Nostalgia’s bad reputation is the main theme of scholar and writer Tobias Becker’s Yesterday: A New History of Nostalgia. Across several cultural domains—politics, fashion, film, architectural preservation, heritage museums, battle reenactments—Becker finds that nostalgia is a near-universal pejorative. The charge of nostalgia is a convenient insult to hurl at a political opponent, or a protester blocking the Victorian building you’re trying to bulldoze. Vintage fashions (rose-pink bridesmaids’ gowns from the flea market, platform shoes from the back of your aunt’s closet) or films that pay tribute to another era (Bonnie and Clyde, The Way We Were) can be hailed as “retro” (an ingenious appropriation of existing material) or condemned as “nostalgic” (indicating that the culture is out of ideas). Historians, meanwhile, wield accusations of nostalgia as a method of professional gatekeeping, suggesting that costumed reenactors or family ancestry enthusiasts are approaching the past in an unserious (which is to say, uncritical) way.

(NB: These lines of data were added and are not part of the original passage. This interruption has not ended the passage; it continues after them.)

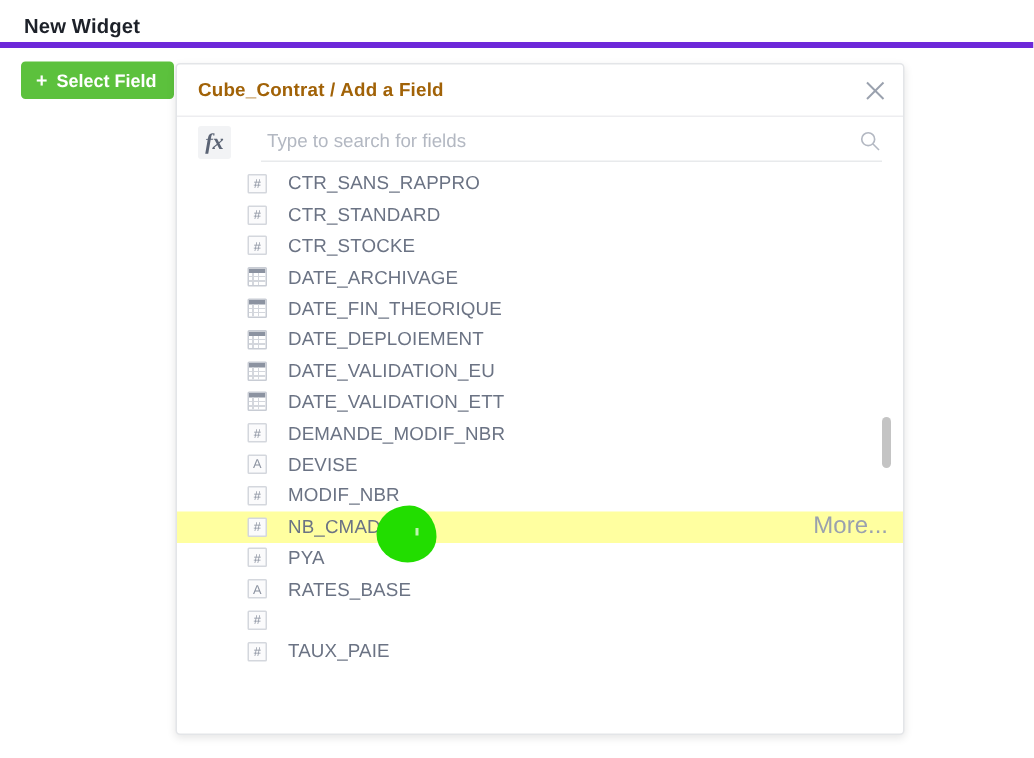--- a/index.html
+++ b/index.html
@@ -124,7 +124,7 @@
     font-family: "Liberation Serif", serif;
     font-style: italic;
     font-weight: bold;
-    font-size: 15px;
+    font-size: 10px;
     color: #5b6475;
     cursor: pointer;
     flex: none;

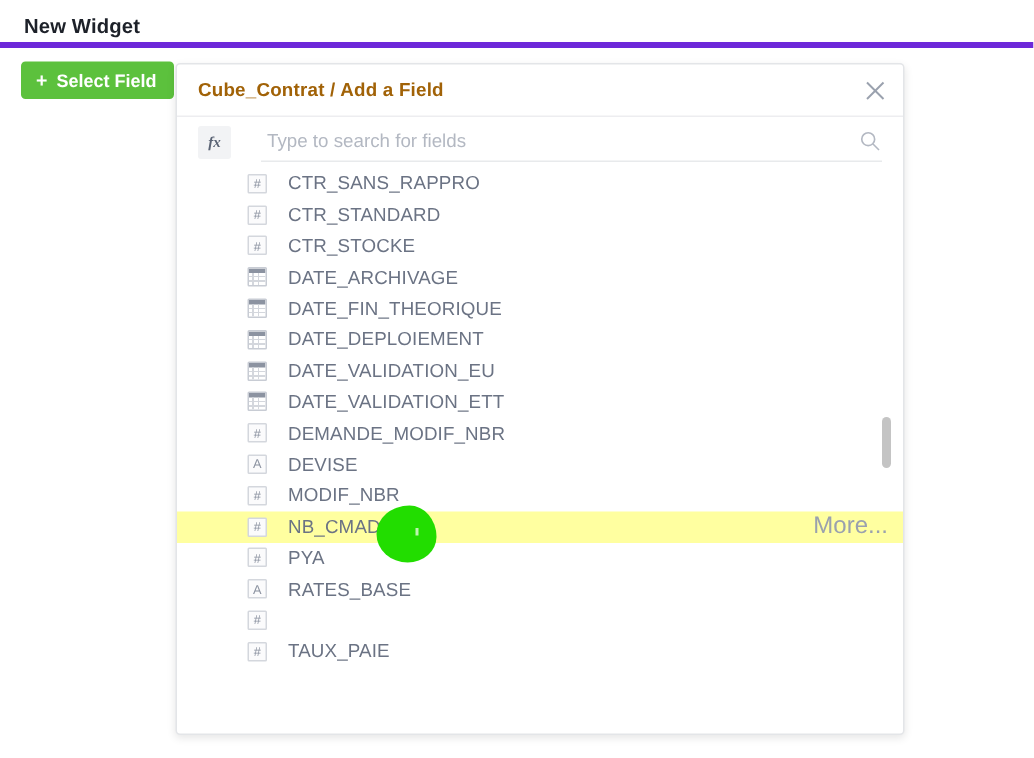--- a/index.html
+++ b/index.html
@@ -132,7 +132,7 @@
   .search-wrap {
     position: relative;
     flex: 1;
-    margin-left: 20px;
+    margin-left: 4px;
     height: 24px;
     border-bottom: 1px solid #e8eaec;
     display: flex;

Our thinking about nostalgia is badly flawed, Becker proposes, because it relies on defective assumptions about progress and time. Attacking nostalgia, he claims, is often a surreptitious way of defending a naive belief in progress. If you think the world is getting better and better, then a longing for the past seems bigoted or baffling. Who would want to turn the clock back and go from better to worse? This belief in embedded progress is allied, according to Becker, to a view of time as uniform and linear. Quoting the social theorist Bruno Latour, Becker encourages us to think of time as less like an “irreversible arrow” and more like a “plate of spaghetti.” The past is perpetually “recombined, reinterpreted, and reshuffled,” Latour ventures; it loops around and doubles back on the present. All this may sound like postmodern esotericism, but the idea of the past overlapping and entwining with the present is not some recent import from French theory. The rabbinic scholar Lynn Kaye has found a similar temporal flexibility in the Talmud (for example, in the Passover rituals with which Jews attempt to merge the present with the long-ago events of Exodus). More plainly, we can see in the built environment of any city the commingling of past and present.